_ABOUT THIS EXERCISE_
Write out the records word for word, with no pictures.

================

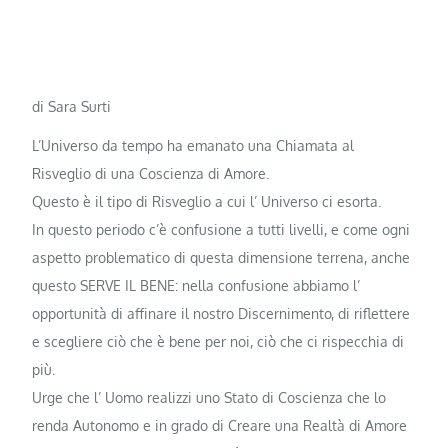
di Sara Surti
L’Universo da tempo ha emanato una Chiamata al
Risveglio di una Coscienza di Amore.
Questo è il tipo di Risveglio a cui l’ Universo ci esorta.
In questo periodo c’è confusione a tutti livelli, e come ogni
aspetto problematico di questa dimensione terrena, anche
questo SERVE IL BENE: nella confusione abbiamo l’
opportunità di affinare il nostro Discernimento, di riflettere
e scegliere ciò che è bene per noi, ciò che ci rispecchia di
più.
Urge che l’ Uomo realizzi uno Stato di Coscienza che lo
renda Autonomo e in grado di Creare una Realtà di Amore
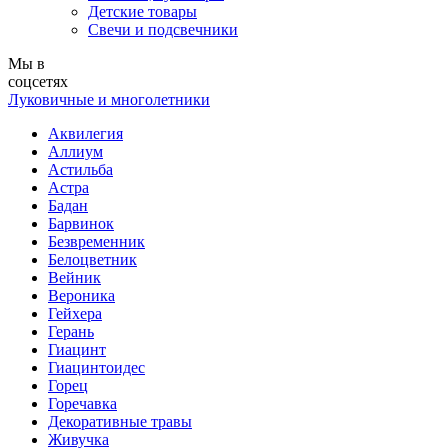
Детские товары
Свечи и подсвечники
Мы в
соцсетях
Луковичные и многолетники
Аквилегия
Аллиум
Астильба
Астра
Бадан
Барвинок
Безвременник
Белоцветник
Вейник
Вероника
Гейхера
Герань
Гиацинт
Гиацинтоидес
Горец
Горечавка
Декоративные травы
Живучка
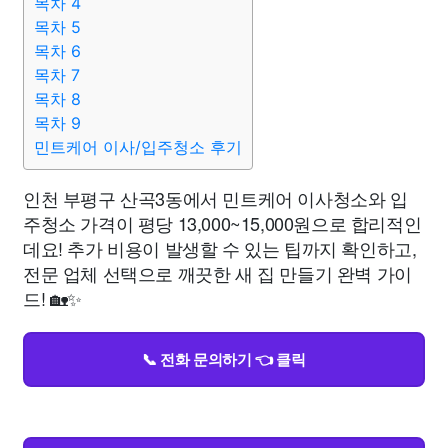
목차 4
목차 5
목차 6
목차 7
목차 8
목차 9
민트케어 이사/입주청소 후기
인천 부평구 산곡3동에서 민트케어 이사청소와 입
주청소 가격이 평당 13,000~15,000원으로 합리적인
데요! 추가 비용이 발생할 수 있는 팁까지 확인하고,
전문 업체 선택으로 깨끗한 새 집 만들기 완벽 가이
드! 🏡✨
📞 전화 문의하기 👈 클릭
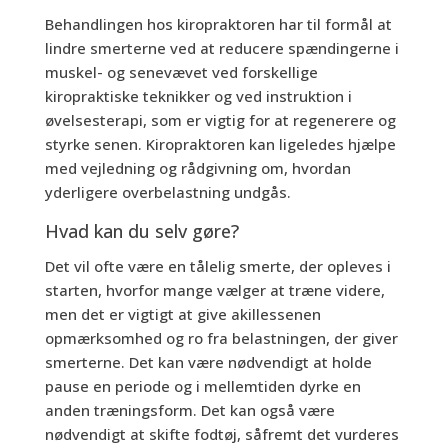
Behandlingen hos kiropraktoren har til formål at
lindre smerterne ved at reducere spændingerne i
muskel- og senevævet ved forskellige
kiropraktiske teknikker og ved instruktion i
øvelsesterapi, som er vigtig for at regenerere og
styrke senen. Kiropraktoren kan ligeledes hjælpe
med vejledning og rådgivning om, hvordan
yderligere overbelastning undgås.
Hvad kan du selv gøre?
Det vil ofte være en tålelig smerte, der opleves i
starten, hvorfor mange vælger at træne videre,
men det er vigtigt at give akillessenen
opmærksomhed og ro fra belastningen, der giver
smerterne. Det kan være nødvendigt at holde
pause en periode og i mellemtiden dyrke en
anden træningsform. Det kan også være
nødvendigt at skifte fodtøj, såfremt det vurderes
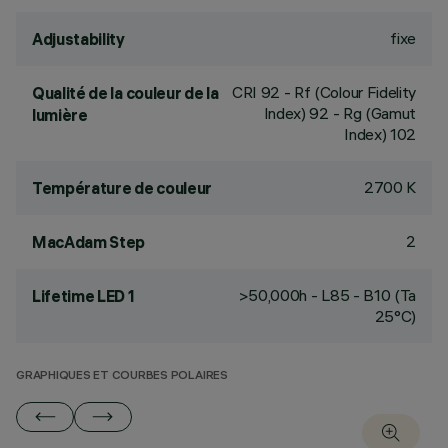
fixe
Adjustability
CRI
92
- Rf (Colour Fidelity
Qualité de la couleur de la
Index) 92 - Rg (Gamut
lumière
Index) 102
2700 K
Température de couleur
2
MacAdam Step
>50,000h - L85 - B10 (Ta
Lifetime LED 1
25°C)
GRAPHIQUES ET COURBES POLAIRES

================

_EXPECTED ANSWER_
di Sara Surti
L’Universo da tempo ha emanato una Chiamata al
Risveglio di una Coscienza di Amore.
Questo è il tipo di Risveglio a cui l’ Universo ci esorta.
In questo periodo c’è confusione a tutti livelli, e come ogni
aspetto problematico di questa dimensione terrena, anche
questo SERVE IL BENE: nella confusione abbiamo l’
opportunità di affinare il nostro Discernimento, di riflettere
e scegliere ciò che è bene per noi, ciò che ci rispecchia di
più.
Urge che l’ Uomo realizzi uno Stato di Coscienza che lo
renda Autonomo e in grado di Creare una Realtà di Amore
Детские товары
Свечи и подсвечники
Мы в
соцсетях
Луковичные и многолетники
Аквилегия
Аллиум
Астильба
Астра
Бадан
Барвинок
Безвременник
Белоцветник
Вейник
Вероника
Гейхера
Герань
Гиацинт
Гиацинтоидес
Горец
Горечавка
Декоративные травы
Живучка
목차 4
목차 5
목차 6
목차 7
목차 8
목차 9
민트케어 이사/입주청소 후기
인천 부평구 산곡3동에서 민트케어 이사청소와 입
주청소 가격이 평당 13,000~15,000원으로 합리적인
데요! 추가 비용이 발생할 수 있는 팁까지 확인하고,
전문 업체 선택으로 깨끗한 새 집 만들기 완벽 가이
드! 🏡✨
📞 전화 문의하기 👈 클릭
Behandlingen hos kiropraktoren har til formål at
lindre smerterne ved at reducere spændingerne i
muskel- og senevævet ved forskellige
kiropraktiske teknikker og ved instruktion i
øvelsesterapi, som er vigtig for at regenerere og
styrke senen. Kiropraktoren kan ligeledes hjælpe
med vejledning og rådgivning om, hvordan
yderligere overbelastning undgås.
Hvad kan du selv gøre?
Det vil ofte være en tålelig smerte, der opleves i
starten, hvorfor mange vælger at træne videre,
men det er vigtigt at give akillessenen
opmærksomhed og ro fra belastningen, der giver
smerterne. Det kan være nødvendigt at holde
pause en periode og i mellemtiden dyrke en
anden træningsform. Det kan også være
nødvendigt at skifte fodtøj, såfremt det vurderes
fixe
Adjustability
CRI
92
- Rf (Colour Fidelity
Qualité de la couleur de la
Index) 92 - Rg (Gamut
lumière
Index) 102
2700 K
Température de couleur
2
MacAdam Step
>50,000h - L85 - B10 (Ta
Lifetime LED 1
25°C)
GRAPHIQUES ET COURBES POLAIRES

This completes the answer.